The Central Bank of Lesotho has been an AFI member for over a decade. Since then, the country has reached 90 percent financial inclusion. Central Bank Governor, Emmanuel Maluke Letete, explains why this success is primarily based on collaboration between various stakeholders and their determination to put the needed infrastructure in place to boost financial inclusion.
Laying the foundation for financial inclusion
It all started with a clear vision to financially include the unbanked population. Lesotho is a mountainous, landlocked country with over 75 percent of the population living in rural areas – some of which are remote and difficult to reach. Initially, many of these communities didn’t have access to banking services. These unique conditions made it imperative for the country to establish an alternative financial inclusion model.
In the beginning, we still lacked baseline power stations, electricity, and road infrastructure across the country. Leadership from various institutions decided to build the necessary infrastructure, including a modern payment system. This enabled a significant percentage of the population to connect digitally – in return, guaranteeing the successful uptake of mobile payment systems countrywide. All this helped bring us closer to what today represents Lesotho’s 90 percent financial inclusion rate.

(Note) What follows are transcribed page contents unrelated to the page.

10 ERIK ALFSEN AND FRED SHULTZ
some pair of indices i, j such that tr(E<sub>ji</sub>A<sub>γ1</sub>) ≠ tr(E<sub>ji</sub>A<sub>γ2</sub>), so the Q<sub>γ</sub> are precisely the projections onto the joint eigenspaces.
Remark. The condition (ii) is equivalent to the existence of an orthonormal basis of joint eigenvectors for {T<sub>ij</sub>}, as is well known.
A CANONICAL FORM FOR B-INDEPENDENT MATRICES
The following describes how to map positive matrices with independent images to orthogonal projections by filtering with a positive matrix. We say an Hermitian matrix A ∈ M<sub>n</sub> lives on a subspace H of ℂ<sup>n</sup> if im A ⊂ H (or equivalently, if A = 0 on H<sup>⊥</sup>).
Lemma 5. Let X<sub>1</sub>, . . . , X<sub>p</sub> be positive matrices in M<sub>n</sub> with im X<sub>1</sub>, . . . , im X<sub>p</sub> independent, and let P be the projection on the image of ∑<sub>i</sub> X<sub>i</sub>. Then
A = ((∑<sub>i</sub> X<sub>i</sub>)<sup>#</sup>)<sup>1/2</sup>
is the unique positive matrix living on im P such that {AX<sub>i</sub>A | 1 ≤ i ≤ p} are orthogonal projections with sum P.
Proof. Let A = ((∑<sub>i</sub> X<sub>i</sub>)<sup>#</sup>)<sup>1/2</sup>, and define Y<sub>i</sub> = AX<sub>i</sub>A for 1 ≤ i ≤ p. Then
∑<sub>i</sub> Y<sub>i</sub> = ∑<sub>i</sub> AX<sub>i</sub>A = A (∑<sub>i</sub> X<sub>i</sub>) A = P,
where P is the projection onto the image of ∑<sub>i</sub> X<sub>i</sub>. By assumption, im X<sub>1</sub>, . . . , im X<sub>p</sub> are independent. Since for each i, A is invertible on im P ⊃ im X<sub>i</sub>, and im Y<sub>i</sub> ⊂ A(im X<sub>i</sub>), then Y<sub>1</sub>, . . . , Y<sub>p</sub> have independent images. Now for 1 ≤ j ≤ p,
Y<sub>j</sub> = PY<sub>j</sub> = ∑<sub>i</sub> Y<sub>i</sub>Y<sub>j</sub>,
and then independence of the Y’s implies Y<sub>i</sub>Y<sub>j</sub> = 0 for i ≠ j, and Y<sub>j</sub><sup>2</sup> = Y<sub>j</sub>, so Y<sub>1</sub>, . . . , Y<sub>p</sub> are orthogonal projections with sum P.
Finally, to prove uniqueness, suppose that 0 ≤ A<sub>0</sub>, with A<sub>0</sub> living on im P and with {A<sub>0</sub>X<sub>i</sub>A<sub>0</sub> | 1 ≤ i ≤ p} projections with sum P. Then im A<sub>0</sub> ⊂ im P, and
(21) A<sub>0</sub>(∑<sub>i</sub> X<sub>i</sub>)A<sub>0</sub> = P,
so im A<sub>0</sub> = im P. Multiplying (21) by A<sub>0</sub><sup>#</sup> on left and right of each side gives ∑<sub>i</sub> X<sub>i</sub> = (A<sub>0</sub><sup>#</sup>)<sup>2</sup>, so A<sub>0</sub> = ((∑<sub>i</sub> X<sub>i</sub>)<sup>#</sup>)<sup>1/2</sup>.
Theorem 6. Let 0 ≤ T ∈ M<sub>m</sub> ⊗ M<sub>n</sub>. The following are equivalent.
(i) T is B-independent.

Another key element was the country’s digital ID system. Built on biometric technology, 90 percent of the country’s adult population of about 1.4 million people now have access to digital IDs. This gave visibility to populations that were formerly unregistered and simplified access to financial products and services – again, rapidly expanding financial inclusion.
Lastly and most importantly was raising awareness among the population about financial inclusion. This was critical in narrowing the gender gap in financial inclusion and removing stereotypes specifically related to women and youth. This initiative continues to be supported by consumer protection laws that serve to prevent discrimination and data privacy breaches against individuals and to instill confidence in digital payment systems.

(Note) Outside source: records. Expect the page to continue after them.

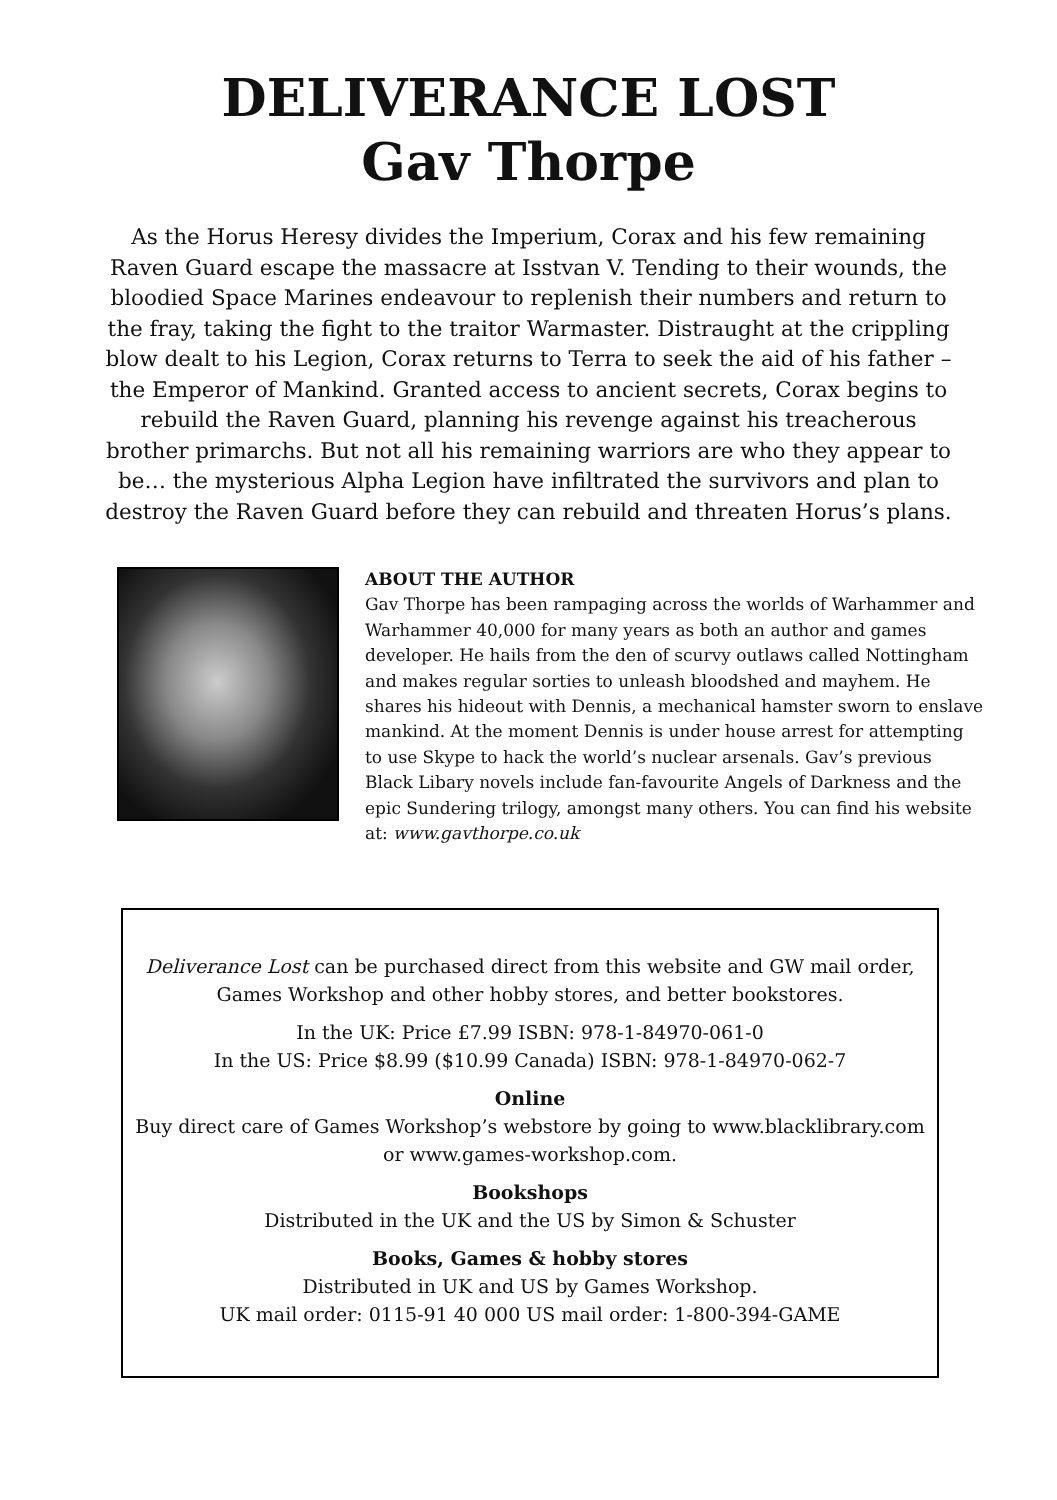DELIVERANCE LOST
Gav Thorpe
As the Horus Heresy divides the Imperium, Corax and his few remaining Raven Guard escape the massacre at Isstvan V. Tending to their wounds, the bloodied Space Marines endeavour to replenish their numbers and return to the fray, taking the fight to the traitor Warmaster. Distraught at the crippling blow dealt to his Legion, Corax returns to Terra to seek the aid of his father – the Emperor of Mankind. Granted access to ancient secrets, Corax begins to rebuild the Raven Guard, planning his revenge against his treacherous brother primarchs. But not all his remaining warriors are who they appear to be… the mysterious Alpha Legion have infiltrated the survivors and plan to destroy the Raven Guard before they can rebuild and threaten Horus’s plans.
ABOUT THE AUTHOR
Gav Thorpe has been rampaging across the worlds of Warhammer and Warhammer 40,000 for many years as both an author and games developer. He hails from the den of scurvy outlaws called Nottingham and makes regular sorties to unleash bloodshed and mayhem. He shares his hideout with Dennis, a mechanical hamster sworn to enslave mankind. At the moment Dennis is under house arrest for attempting to use Skype to hack the world’s nuclear arsenals. Gav’s previous Black Libary novels include fan-favourite Angels of Darkness and the epic Sundering trilogy, amongst many others. You can find his website at: www.gavthorpe.co.uk
Deliverance Lost can be purchased direct from this website and GW mail order, Games Workshop and other hobby stores, and better bookstores.
In the UK: Price £7.99 ISBN: 978-1-84970-061-0
In the US: Price $8.99 ($10.99 Canada) ISBN: 978-1-84970-062-7
Online
Buy direct care of Games Workshop’s webstore by going to www.blacklibrary.com or www.games-workshop.com.
Bookshops
Distributed in the UK and the US by Simon & Schuster
Books, Games & hobby stores
Distributed in UK and US by Games Workshop.
UK mail order: 0115-91 40 000 US mail order: 1-800-394-GAME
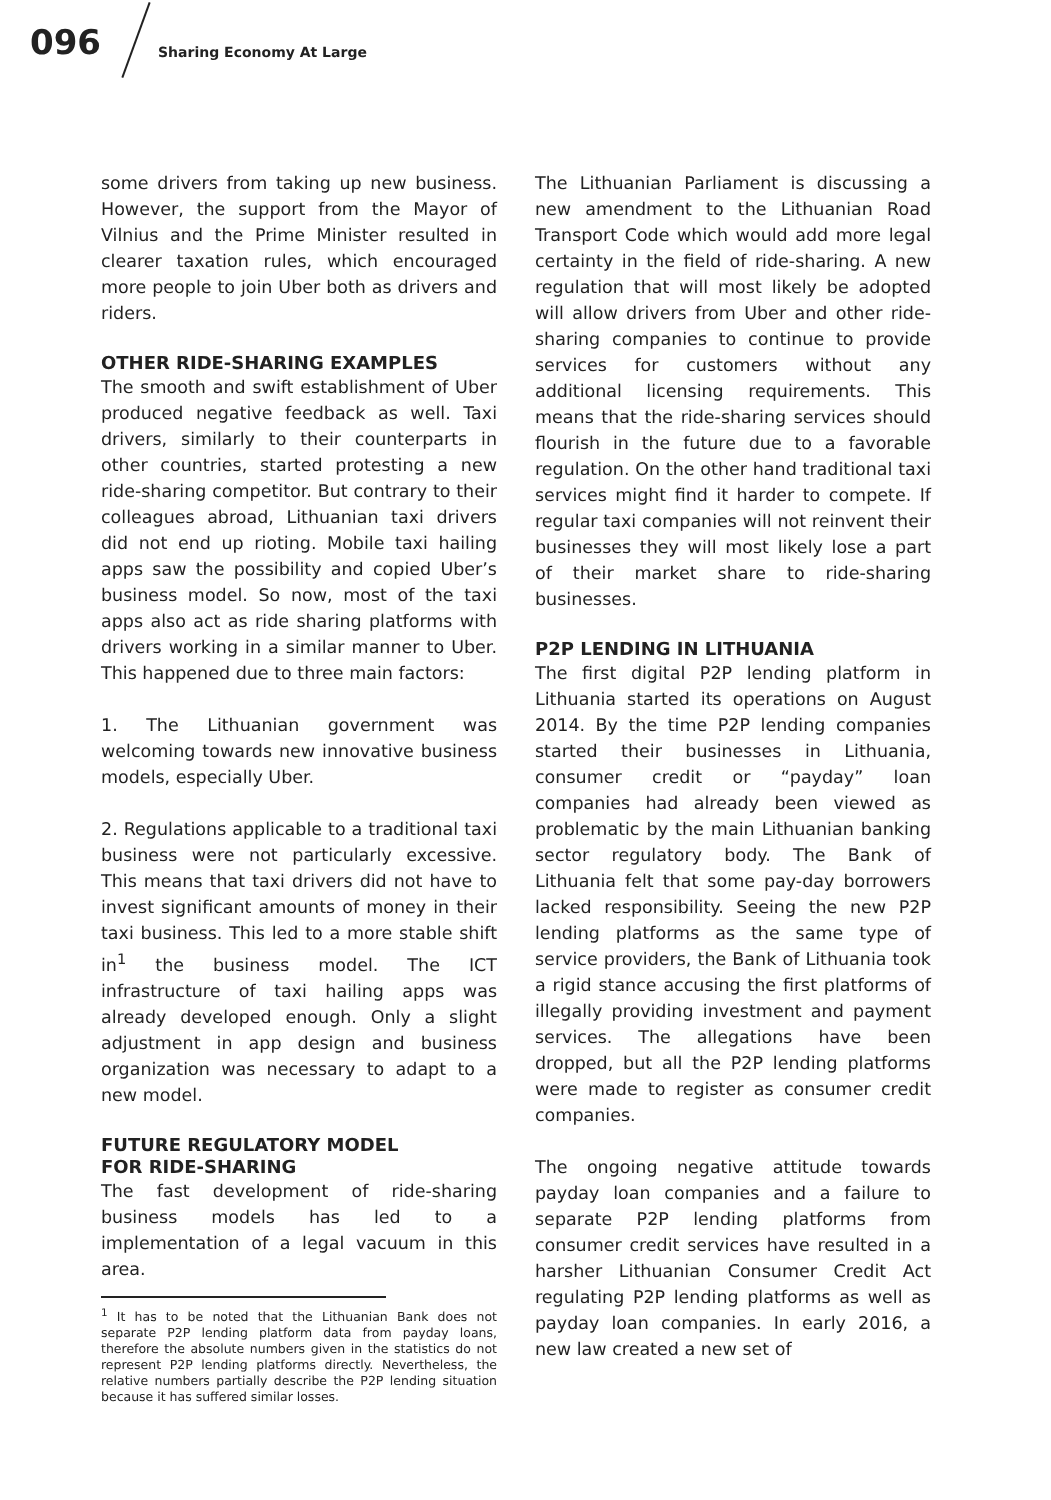096 Sharing Economy At Large
some drivers from taking up new business. However, the support from the Mayor of Vilnius and the Prime Minister resulted in clearer taxation rules, which encouraged more people to join Uber both as drivers and riders.
OTHER RIDE-SHARING EXAMPLES
The smooth and swift establishment of Uber produced negative feedback as well. Taxi drivers, similarly to their counterparts in other countries, started protesting a new ride-sharing competitor. But contrary to their colleagues abroad, Lithuanian taxi drivers did not end up rioting. Mobile taxi hailing apps saw the possibility and copied Uber’s business model. So now, most of the taxi apps also act as ride sharing platforms with drivers working in a similar manner to Uber. This happened due to three main factors:
1. The Lithuanian government was welcoming towards new innovative business models, especially Uber.
2. Regulations applicable to a traditional taxi business were not particularly excessive. This means that taxi drivers did not have to invest significant amounts of money in their taxi business. This led to a more stable shift in<sup>1</sup> the business model. The ICT infrastructure of taxi hailing apps was already developed enough. Only a slight adjustment in app design and business organization was necessary to adapt to a new model.
FUTURE REGULATORY MODEL
FOR RIDE-SHARING
The fast development of ride-sharing business models has led to a implementation of a legal vacuum in this area.
<sup>1</sup> It has to be noted that the Lithuanian Bank does not separate P2P lending platform data from payday loans, therefore the absolute numbers given in the statistics do not represent P2P lending platforms directly. Nevertheless, the relative numbers partially describe the P2P lending situation because it has suffered similar losses.
The Lithuanian Parliament is discussing a new amendment to the Lithuanian Road Transport Code which would add more legal certainty in the field of ride-sharing. A new regulation that will most likely be adopted will allow drivers from Uber and other ride-sharing companies to continue to provide services for customers without any additional licensing requirements. This means that the ride-sharing services should flourish in the future due to a favorable regulation. On the other hand traditional taxi services might find it harder to compete. If regular taxi companies will not reinvent their businesses they will most likely lose a part of their market share to ride-sharing businesses.
P2P LENDING IN LITHUANIA
The first digital P2P lending platform in Lithuania started its operations on August 2014. By the time P2P lending companies started their businesses in Lithuania, consumer credit or “payday” loan companies had already been viewed as problematic by the main Lithuanian banking sector regulatory body. The Bank of Lithuania felt that some pay-day borrowers lacked responsibility. Seeing the new P2P lending platforms as the same type of service providers, the Bank of Lithuania took a rigid stance accusing the first platforms of illegally providing investment and payment services. The allegations have been dropped, but all the P2P lending platforms were made to register as consumer credit companies.
The ongoing negative attitude towards payday loan companies and a failure to separate P2P lending platforms from consumer credit services have resulted in a harsher Lithuanian Consumer Credit Act regulating P2P lending platforms as well as payday loan companies. In early 2016, a new law created a new set of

Preserving what we’ve achieved
Achieving 90% financial inclusion in terms of “access” is very encouraging, but now we need to maintain this momentum by addressing the “use” of financial inclusion. The best way to do this is to ensure interoperability within Lesotho’s national payment system so that individuals who are financially included can transact hassle-free. But we are also expanding our vision to include digitalization of government payments and innovative Fintech like central bank digital currencies, which we hope will simplify cross-border payments and further strengthen our financial inclusion agenda.

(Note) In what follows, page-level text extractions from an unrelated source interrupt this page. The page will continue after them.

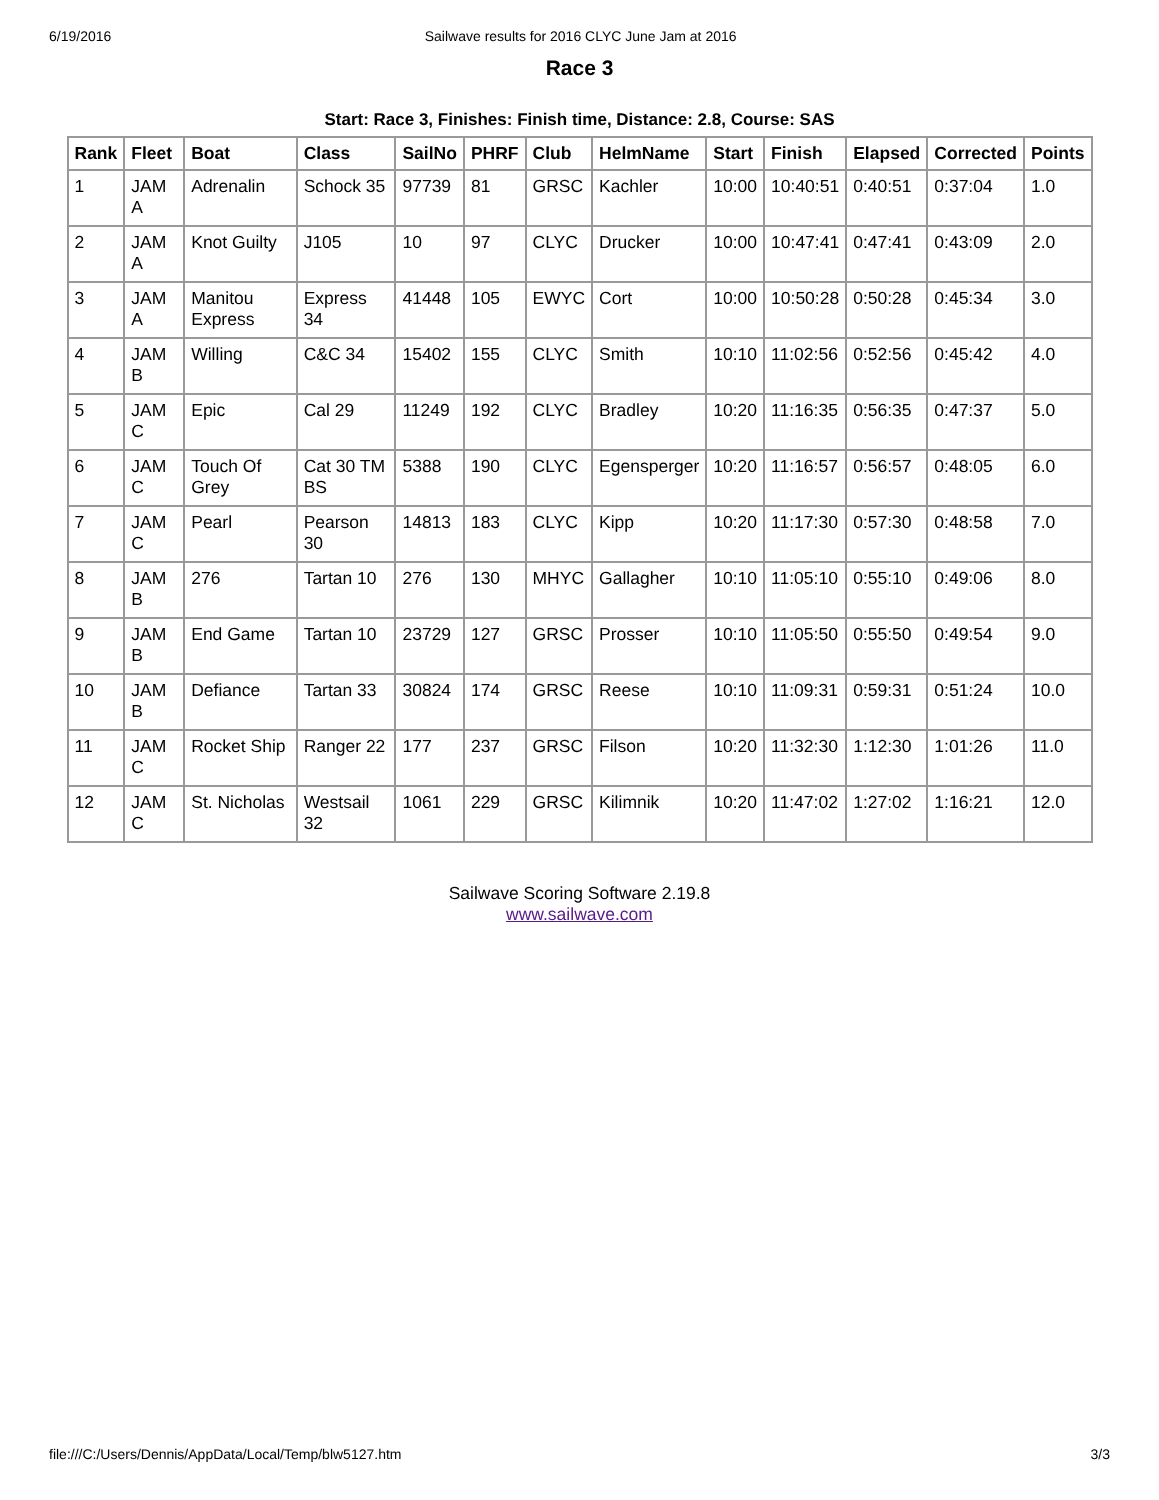6/19/2016 Sailwave results for 2016 CLYC June Jam at 2016
Race 3
Start: Race 3, Finishes: Finish time, Distance: 2.8, Course: SAS
| Rank | Fleet | Boat | Class | SailNo | PHRF | Club | HelmName | Start | Finish | Elapsed | Corrected | Points |
| --- | --- | --- | --- | --- | --- | --- | --- | --- | --- | --- | --- | --- |
| 1 | JAM A | Adrenalin | Schock 35 | 97739 | 81 | GRSC | Kachler | 10:00 | 10:40:51 | 0:40:51 | 0:37:04 | 1.0 |
| 2 | JAM A | Knot Guilty | J105 | 10 | 97 | CLYC | Drucker | 10:00 | 10:47:41 | 0:47:41 | 0:43:09 | 2.0 |
| 3 | JAM A | Manitou Express | Express 34 | 41448 | 105 | EWYC | Cort | 10:00 | 10:50:28 | 0:50:28 | 0:45:34 | 3.0 |
| 4 | JAM B | Willing | C&C 34 | 15402 | 155 | CLYC | Smith | 10:10 | 11:02:56 | 0:52:56 | 0:45:42 | 4.0 |
| 5 | JAM C | Epic | Cal 29 | 11249 | 192 | CLYC | Bradley | 10:20 | 11:16:35 | 0:56:35 | 0:47:37 | 5.0 |
| 6 | JAM C | Touch Of Grey | Cat 30 TM BS | 5388 | 190 | CLYC | Egensperger | 10:20 | 11:16:57 | 0:56:57 | 0:48:05 | 6.0 |
| 7 | JAM C | Pearl | Pearson 30 | 14813 | 183 | CLYC | Kipp | 10:20 | 11:17:30 | 0:57:30 | 0:48:58 | 7.0 |
| 8 | JAM B | 276 | Tartan 10 | 276 | 130 | MHYC | Gallagher | 10:10 | 11:05:10 | 0:55:10 | 0:49:06 | 8.0 |
| 9 | JAM B | End Game | Tartan 10 | 23729 | 127 | GRSC | Prosser | 10:10 | 11:05:50 | 0:55:50 | 0:49:54 | 9.0 |
| 10 | JAM B | Defiance | Tartan 33 | 30824 | 174 | GRSC | Reese | 10:10 | 11:09:31 | 0:59:31 | 0:51:24 | 10.0 |
| 11 | JAM C | Rocket Ship | Ranger 22 | 177 | 237 | GRSC | Filson | 10:20 | 11:32:30 | 1:12:30 | 1:01:26 | 11.0 |
| 12 | JAM C | St. Nicholas | Westsail 32 | 1061 | 229 | GRSC | Kilimnik | 10:20 | 11:47:02 | 1:27:02 | 1:16:21 | 12.0 |
Sailwave Scoring Software 2.19.8
www.sailwave.com
file:///C:/Users/Dennis/AppData/Local/Temp/blw5127.htm 3/3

Another priority is financial literacy which, in my view, is a key ingredient for financial inclusion success. The Central Bank of Lesotho has been providing financial literacy opportunities for many years. Our primary focus is on familiarizing our young people with the financial products and services at their disposal and how to use them responsibly. Here, consumer protection and market conduct play a very important role. It is crucial to understand that it is not enough to simply financially educate and financially include people – we must also protect them. The Central Bank is in the process of passing a set of laws to govern market conduct and enable consumers, especially youth, to enjoy the full benefits of financial inclusion safely.
At the Central Bank, we continue to work with partners and stakeholders to boost financial inclusion nationwide. We are currently collaborating with Lesotho’s government to expand and diversify digital payment options for government services through mobile money services like M-Pesa, Eco-cash, Khetsi, C-pay, and My-wallet.
Financial inclusion success depends on the whole nation, and central banks cannot achieve it alone. Lesotho has proved that multiple stakeholders are critical to establishing a solid, sustainable infrastructure for financial inclusion.